WHAT NEEDS TO BE DONE> Please keep to the lines below from the one with "8: (298, 317)" through the one with "13: (397, 416)", and restate them word for word, ends included.

(Saved entries)
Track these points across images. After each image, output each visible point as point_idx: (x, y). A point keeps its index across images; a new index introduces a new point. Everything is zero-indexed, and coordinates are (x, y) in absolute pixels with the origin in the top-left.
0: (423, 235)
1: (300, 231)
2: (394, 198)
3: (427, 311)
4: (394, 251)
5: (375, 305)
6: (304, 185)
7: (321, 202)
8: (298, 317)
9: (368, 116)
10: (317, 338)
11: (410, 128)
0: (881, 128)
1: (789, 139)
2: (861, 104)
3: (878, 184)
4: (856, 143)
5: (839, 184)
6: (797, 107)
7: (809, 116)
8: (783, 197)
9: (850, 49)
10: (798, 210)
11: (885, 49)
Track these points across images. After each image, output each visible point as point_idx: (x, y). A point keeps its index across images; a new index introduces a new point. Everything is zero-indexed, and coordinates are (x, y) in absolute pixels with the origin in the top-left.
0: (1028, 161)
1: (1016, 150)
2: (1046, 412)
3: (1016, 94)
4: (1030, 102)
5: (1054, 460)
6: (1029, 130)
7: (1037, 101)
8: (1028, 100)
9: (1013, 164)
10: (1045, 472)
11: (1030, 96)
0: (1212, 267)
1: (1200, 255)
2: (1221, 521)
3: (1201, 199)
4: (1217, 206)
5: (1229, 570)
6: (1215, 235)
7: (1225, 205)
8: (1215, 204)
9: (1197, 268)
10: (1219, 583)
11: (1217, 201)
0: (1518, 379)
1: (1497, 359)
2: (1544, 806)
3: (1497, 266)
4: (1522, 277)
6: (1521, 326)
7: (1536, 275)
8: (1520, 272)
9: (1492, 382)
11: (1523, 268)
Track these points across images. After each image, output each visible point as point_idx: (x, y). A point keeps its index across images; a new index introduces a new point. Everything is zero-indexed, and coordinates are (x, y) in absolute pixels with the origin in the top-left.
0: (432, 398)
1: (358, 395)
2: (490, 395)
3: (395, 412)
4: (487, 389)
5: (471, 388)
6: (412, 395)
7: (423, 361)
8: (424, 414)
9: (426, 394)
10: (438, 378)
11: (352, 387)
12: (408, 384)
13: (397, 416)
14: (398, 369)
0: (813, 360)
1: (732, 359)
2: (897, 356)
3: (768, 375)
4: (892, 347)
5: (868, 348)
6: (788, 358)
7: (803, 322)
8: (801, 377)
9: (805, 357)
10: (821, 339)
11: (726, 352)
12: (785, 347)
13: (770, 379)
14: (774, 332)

EXERCISE RESPONSE>
8: (298, 317)
9: (368, 116)
10: (317, 338)
11: (410, 128)
0: (881, 128)
1: (789, 139)
2: (861, 104)
3: (878, 184)
4: (856, 143)
5: (839, 184)
6: (797, 107)
7: (809, 116)
8: (783, 197)
9: (850, 49)
10: (798, 210)
11: (885, 49)
Track these points across images. After each image, output each visible point as point_idx: (x, y). A point keeps its index across images; a new index introduces a new point. Everything is zero-indexed, and coordinates are (x, y) in absolute pixels with the origin in the top-left.
0: (1028, 161)
1: (1016, 150)
2: (1046, 412)
3: (1016, 94)
4: (1030, 102)
5: (1054, 460)
6: (1029, 130)
7: (1037, 101)
8: (1028, 100)
9: (1013, 164)
10: (1045, 472)
11: (1030, 96)
0: (1212, 267)
1: (1200, 255)
2: (1221, 521)
3: (1201, 199)
4: (1217, 206)
5: (1229, 570)
6: (1215, 235)
7: (1225, 205)
8: (1215, 204)
9: (1197, 268)
10: (1219, 583)
11: (1217, 201)
0: (1518, 379)
1: (1497, 359)
2: (1544, 806)
3: (1497, 266)
4: (1522, 277)
6: (1521, 326)
7: (1536, 275)
8: (1520, 272)
9: (1492, 382)
11: (1523, 268)
Track these points across images. After each image, output each visible point as point_idx: (x, y). A point keeps its index across images; a new index introduces a new point. Everything is zero-indexed, and coordinates are (x, y) in absolute pixels with the origin in the top-left.
0: (432, 398)
1: (358, 395)
2: (490, 395)
3: (395, 412)
4: (487, 389)
5: (471, 388)
6: (412, 395)
7: (423, 361)
8: (424, 414)
9: (426, 394)
10: (438, 378)
11: (352, 387)
12: (408, 384)
13: (397, 416)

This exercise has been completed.